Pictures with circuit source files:
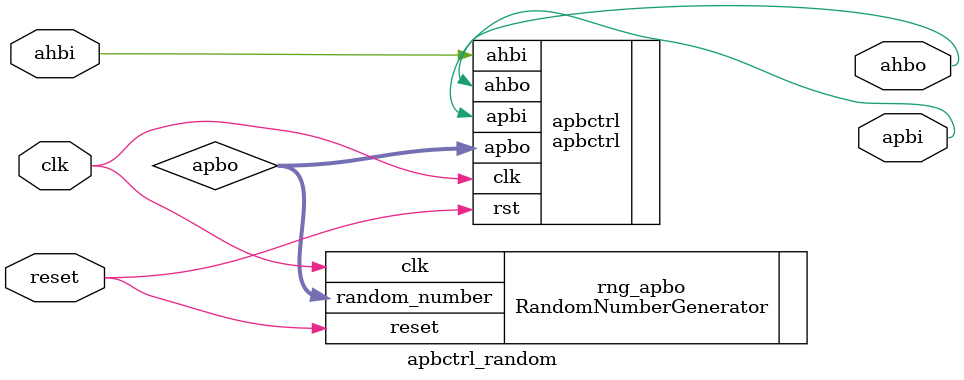
<source format=sv>
/*
* apbctrl top level module that incorporates the random number generator
* to allow bitstream generation without Vivado interferance
*/
`include "../../random_number_generator.sv"

module apbctrl_random(
    input logic clk,
    input logic reset,
    input logic ahbi,
    output logic ahbo,
    output logic apbi
    );

logic [31:0] apbo;

RandomNumberGenerator #(32, 3) rng_apbo (
  .clk(clk),
  .reset(reset),
  .random_number(apbo[31:0])
);

apbctrl apbctrl (
    .clk(clk),
    .rst(reset),
    .ahbi(ahbi),
    .ahbo(ahbo),
    .apbi(apbi),
    .apbo(apbo[31:0])
);

endmodule
</source>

● **YOUR TASK**:
Please print the data above once more, exactly and without images.

● **OUTPUT OF THE TASK**:
<source format=sv>
/*
* apbctrl top level module that incorporates the random number generator
* to allow bitstream generation without Vivado interferance
*/
`include "../../random_number_generator.sv"

module apbctrl_random(
    input logic clk,
    input logic reset,
    input logic ahbi,
    output logic ahbo,
    output logic apbi
    );

logic [31:0] apbo;

RandomNumberGenerator #(32, 3) rng_apbo (
  .clk(clk),
  .reset(reset),
  .random_number(apbo[31:0])
);

apbctrl apbctrl (
    .clk(clk),
    .rst(reset),
    .ahbi(ahbi),
    .ahbo(ahbo),
    .apbi(apbi),
    .apbo(apbo[31:0])
);

endmodule
</source>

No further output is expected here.